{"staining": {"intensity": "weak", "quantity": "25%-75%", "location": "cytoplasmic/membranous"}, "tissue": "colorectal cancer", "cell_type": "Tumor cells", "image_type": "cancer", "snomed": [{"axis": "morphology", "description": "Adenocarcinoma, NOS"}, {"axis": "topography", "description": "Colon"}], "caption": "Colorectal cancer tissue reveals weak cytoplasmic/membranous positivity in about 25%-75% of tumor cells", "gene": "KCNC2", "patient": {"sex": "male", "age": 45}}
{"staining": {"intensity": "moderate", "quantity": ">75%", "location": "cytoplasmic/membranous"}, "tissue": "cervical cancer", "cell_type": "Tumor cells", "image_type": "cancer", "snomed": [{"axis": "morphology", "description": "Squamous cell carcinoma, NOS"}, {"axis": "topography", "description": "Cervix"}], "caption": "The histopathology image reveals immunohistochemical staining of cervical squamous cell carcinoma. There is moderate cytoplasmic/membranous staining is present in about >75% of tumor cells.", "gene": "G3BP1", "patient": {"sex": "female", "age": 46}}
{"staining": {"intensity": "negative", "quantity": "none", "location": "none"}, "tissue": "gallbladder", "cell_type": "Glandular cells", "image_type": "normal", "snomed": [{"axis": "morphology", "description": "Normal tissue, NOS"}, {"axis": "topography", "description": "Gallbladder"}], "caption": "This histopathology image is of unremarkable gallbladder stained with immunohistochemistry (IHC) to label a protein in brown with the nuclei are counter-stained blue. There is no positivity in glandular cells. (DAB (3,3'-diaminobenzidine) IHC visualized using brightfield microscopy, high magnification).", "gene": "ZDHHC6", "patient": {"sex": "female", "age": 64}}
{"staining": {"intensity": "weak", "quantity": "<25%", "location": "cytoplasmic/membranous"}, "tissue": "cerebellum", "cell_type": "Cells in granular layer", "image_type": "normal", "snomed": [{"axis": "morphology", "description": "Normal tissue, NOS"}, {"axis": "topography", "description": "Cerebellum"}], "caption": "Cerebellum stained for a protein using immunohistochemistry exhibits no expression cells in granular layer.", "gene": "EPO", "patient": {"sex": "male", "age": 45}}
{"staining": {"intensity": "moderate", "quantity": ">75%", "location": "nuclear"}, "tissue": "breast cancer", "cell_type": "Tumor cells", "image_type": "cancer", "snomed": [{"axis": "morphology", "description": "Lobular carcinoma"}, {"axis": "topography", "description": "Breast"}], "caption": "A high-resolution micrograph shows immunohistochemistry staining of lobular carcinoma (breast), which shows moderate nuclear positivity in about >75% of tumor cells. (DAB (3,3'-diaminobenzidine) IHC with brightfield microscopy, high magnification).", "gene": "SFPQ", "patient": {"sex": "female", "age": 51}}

## Exercise description
All the lines above should come back exactly as written.

## Finished task
{"staining": {"intensity": "weak", "quantity": "25%-75%", "location": "cytoplasmic/membranous"}, "tissue": "colorectal cancer", "cell_type": "Tumor cells", "image_type": "cancer", "snomed": [{"axis": "morphology", "description": "Adenocarcinoma, NOS"}, {"axis": "topography", "description": "Colon"}], "caption": "Colorectal cancer tissue reveals weak cytoplasmic/membranous positivity in about 25%-75% of tumor cells", "gene": "KCNC2", "patient": {"sex": "male", "age": 45}}
{"staining": {"intensity": "moderate", "quantity": ">75%", "location": "cytoplasmic/membranous"}, "tissue": "cervical cancer", "cell_type": "Tumor cells", "image_type": "cancer", "snomed": [{"axis": "morphology", "description": "Squamous cell carcinoma, NOS"}, {"axis": "topography", "description": "Cervix"}], "caption": "The histopathology image reveals immunohistochemical staining of cervical squamous cell carcinoma. There is moderate cytoplasmic/membranous staining is present in about >75% of tumor cells.", "gene": "G3BP1", "patient": {"sex": "female", "age": 46}}
{"staining": {"intensity": "negative", "quantity": "none", "location": "none"}, "tissue": "gallbladder", "cell_type": "Glandular cells", "image_type": "normal", "snomed": [{"axis": "morphology", "description": "Normal tissue, NOS"}, {"axis": "topography", "description": "Gallbladder"}], "caption": "This histopathology image is of unremarkable gallbladder stained with immunohistochemistry (IHC) to label a protein in brown with the nuclei are counter-stained blue. There is no positivity in glandular cells. (DAB (3,3'-diaminobenzidine) IHC visualized using brightfield microscopy, high magnification).", "gene": "ZDHHC6", "patient": {"sex": "female", "age": 64}}
{"staining": {"intensity": "weak", "quantity": "<25%", "location": "cytoplasmic/membranous"}, "tissue": "cerebellum", "cell_type": "Cells in granular layer", "image_type": "normal", "snomed": [{"axis": "morphology", "description": "Normal tissue, NOS"}, {"axis": "topography", "description": "Cerebellum"}], "caption": "Cerebellum stained for a protein using immunohistochemistry exhibits no expression cells in granular layer.", "gene": "EPO", "patient": {"sex": "male", "age": 45}}
{"staining": {"intensity": "moderate", "quantity": ">75%", "location": "nuclear"}, "tissue": "breast cancer", "cell_type": "Tumor cells", "image_type": "cancer", "snomed": [{"axis": "morphology", "description": "Lobular carcinoma"}, {"axis": "topography", "description": "Breast"}], "caption": "A high-resolution micrograph shows immunohistochemistry staining of lobular carcinoma (breast), which shows moderate nuclear positivity in about >75% of tumor cells. (DAB (3,3'-diaminobenzidine) IHC with brightfield microscopy, high magnification).", "gene": "SFPQ", "patient": {"sex": "female", "age": 51}}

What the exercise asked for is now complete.